Exercise directions:
Can you copy word for word the entry lines between the line holding "common name: Half-and-half chromis" and the line holding "scientific name: Carex hostiana", both included, leaving out the pictures?

—————

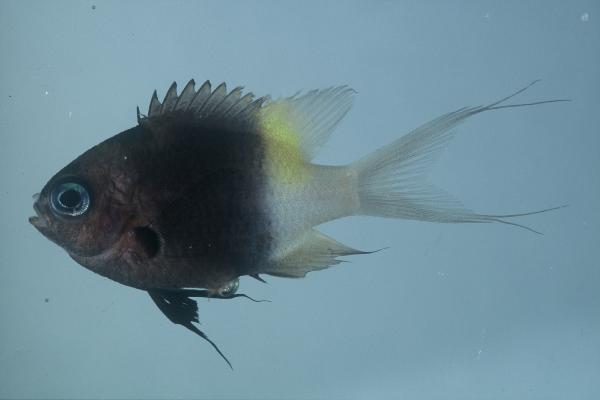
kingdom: Animalia
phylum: Chordata
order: Perciformes
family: Pomacentridae
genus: Chromis
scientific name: Chromis dimidiata
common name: Half-and-half chromis
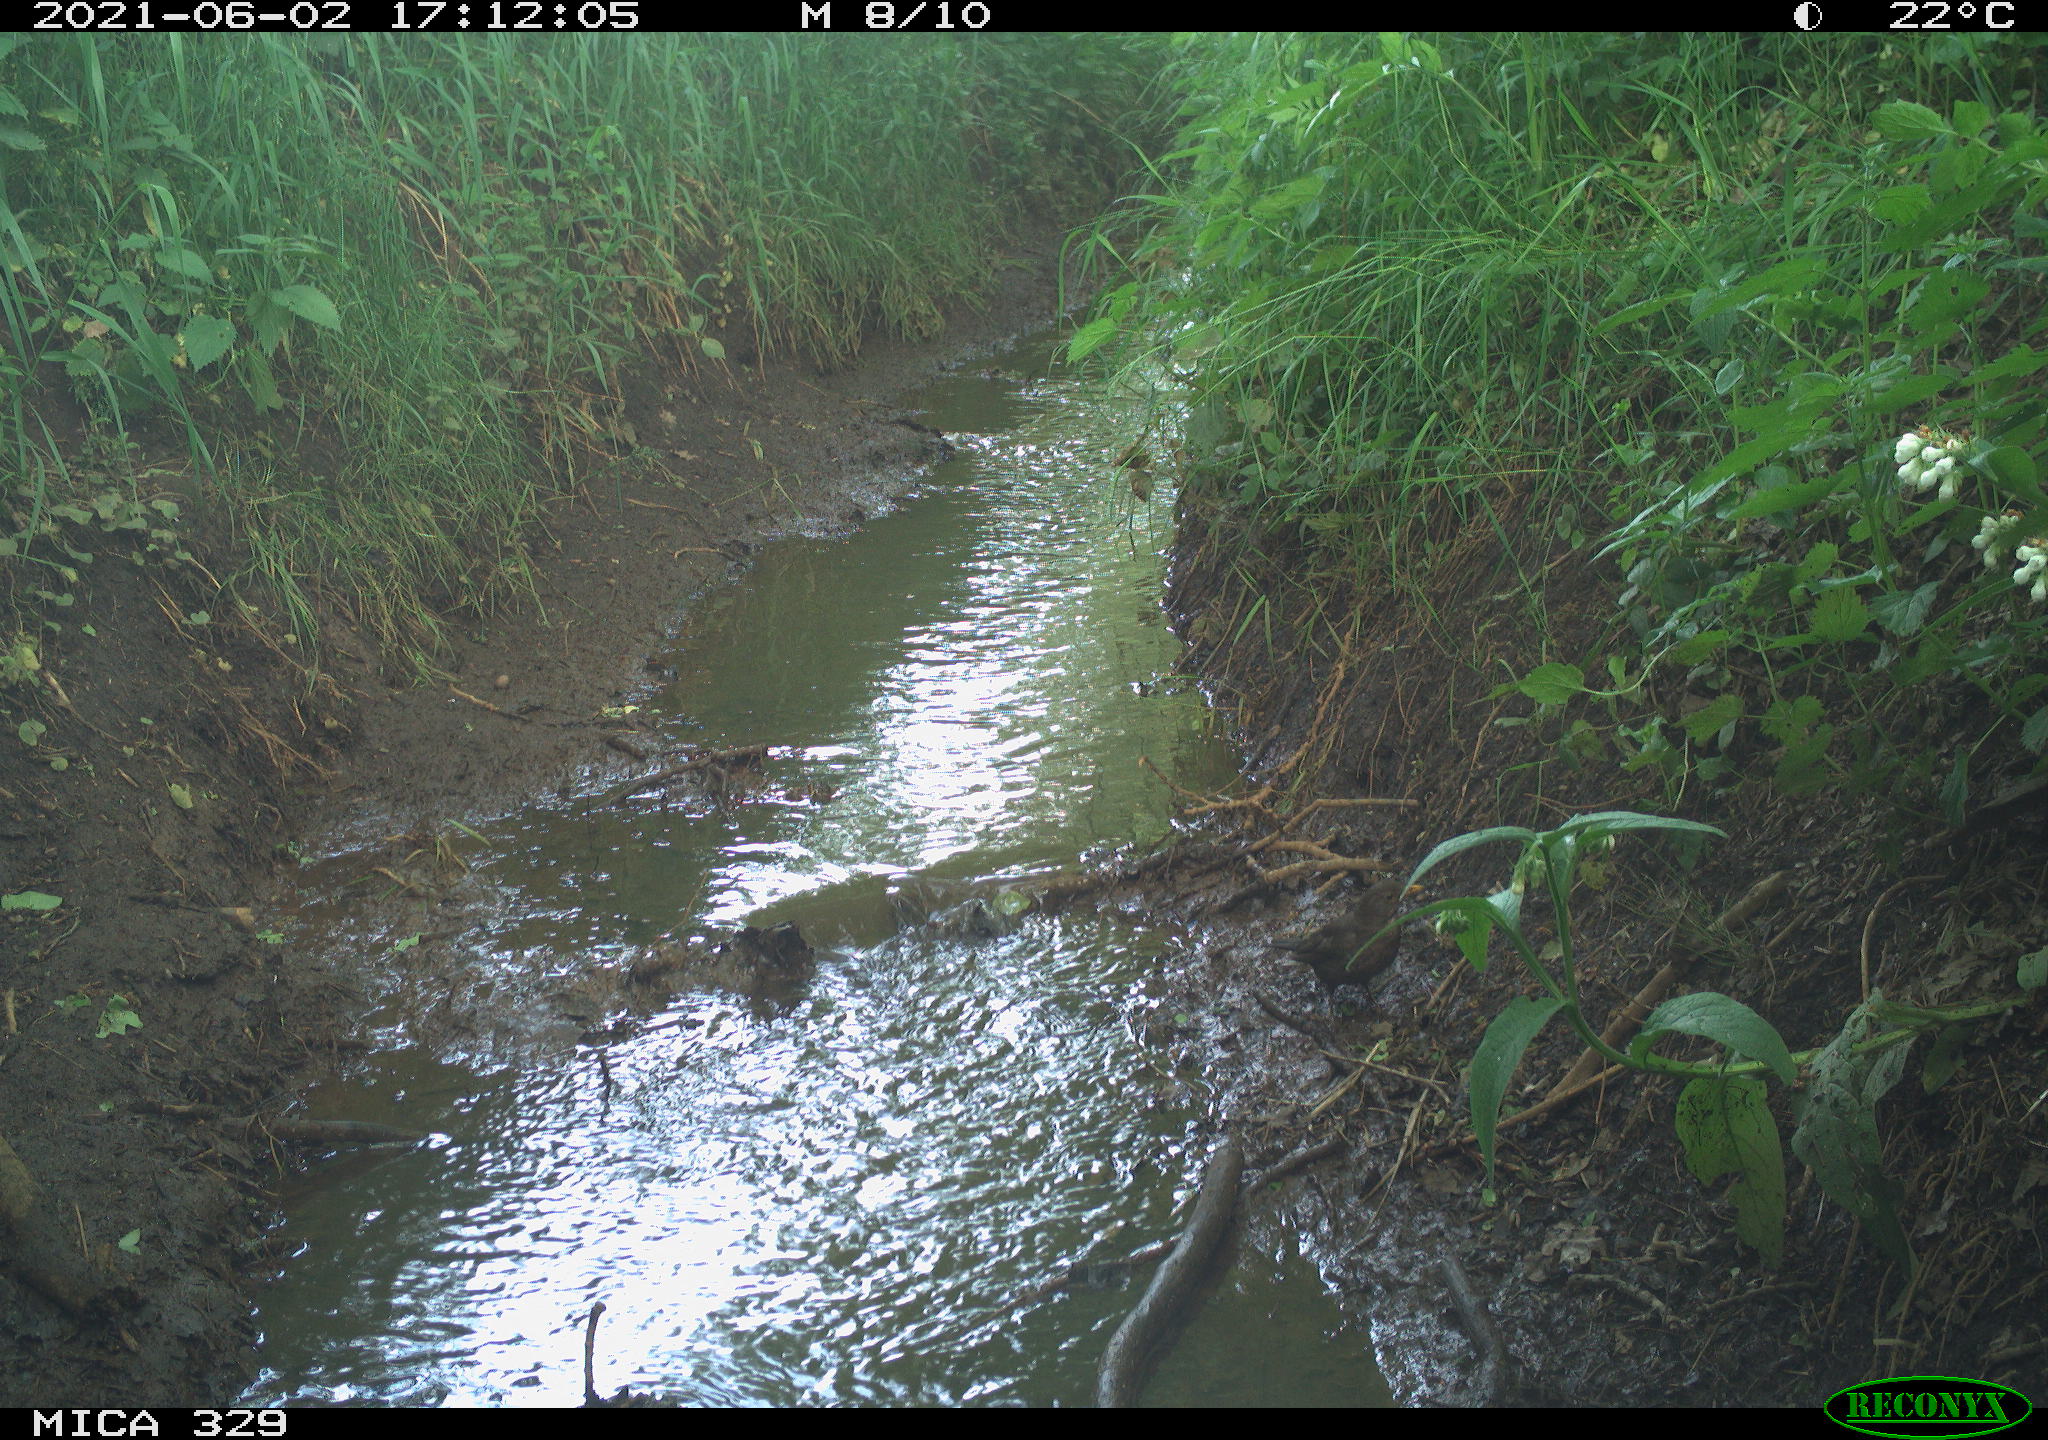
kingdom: Animalia
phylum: Chordata
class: Aves
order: Passeriformes
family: Turdidae
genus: Turdus
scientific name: Turdus merula
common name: Common blackbird
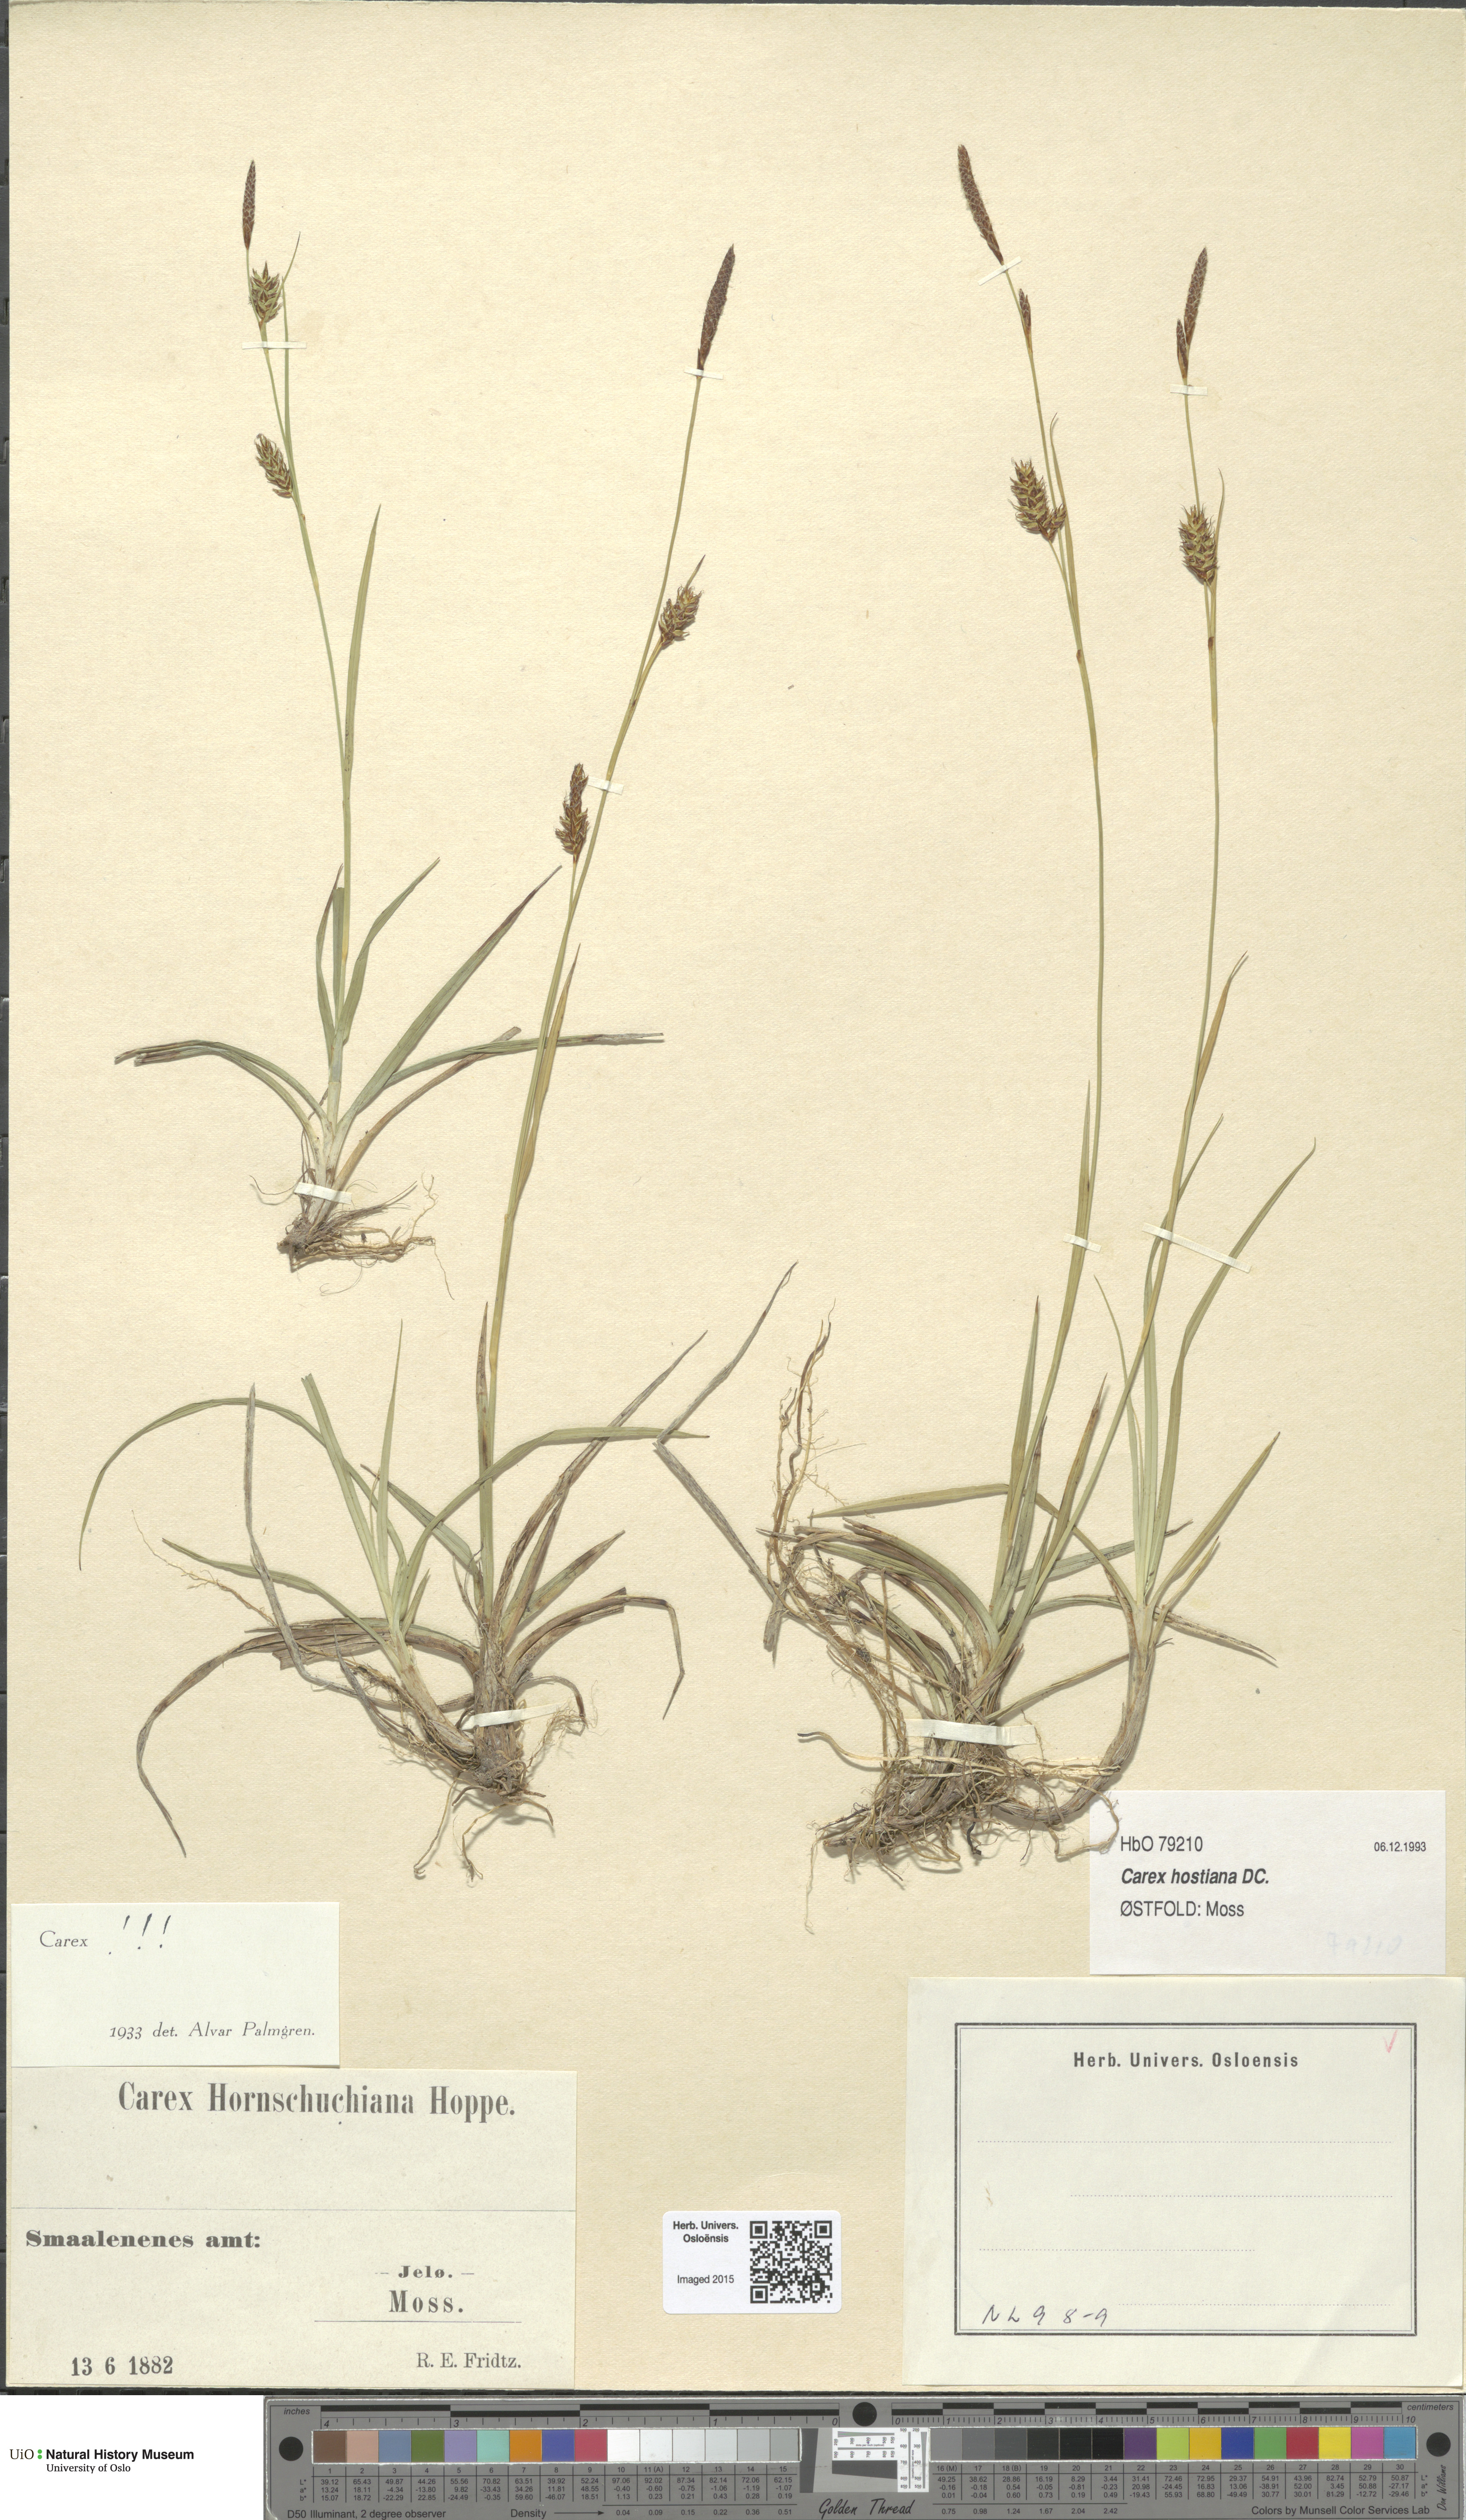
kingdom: Plantae
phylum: Tracheophyta
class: Liliopsida
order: Poales
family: Cyperaceae
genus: Carex
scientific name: Carex hostiana
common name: Tawny sedge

—————

Solution to the problem:
common name: Half-and-half chromis
kingdom: Animalia
phylum: Chordata
class: Aves
order: Passeriformes
family: Turdidae
genus: Turdus
scientific name: Turdus merula
common name: Common blackbird
kingdom: Plantae
phylum: Tracheophyta
class: Liliopsida
order: Poales
family: Cyperaceae
genus: Carex
scientific name: Carex hostiana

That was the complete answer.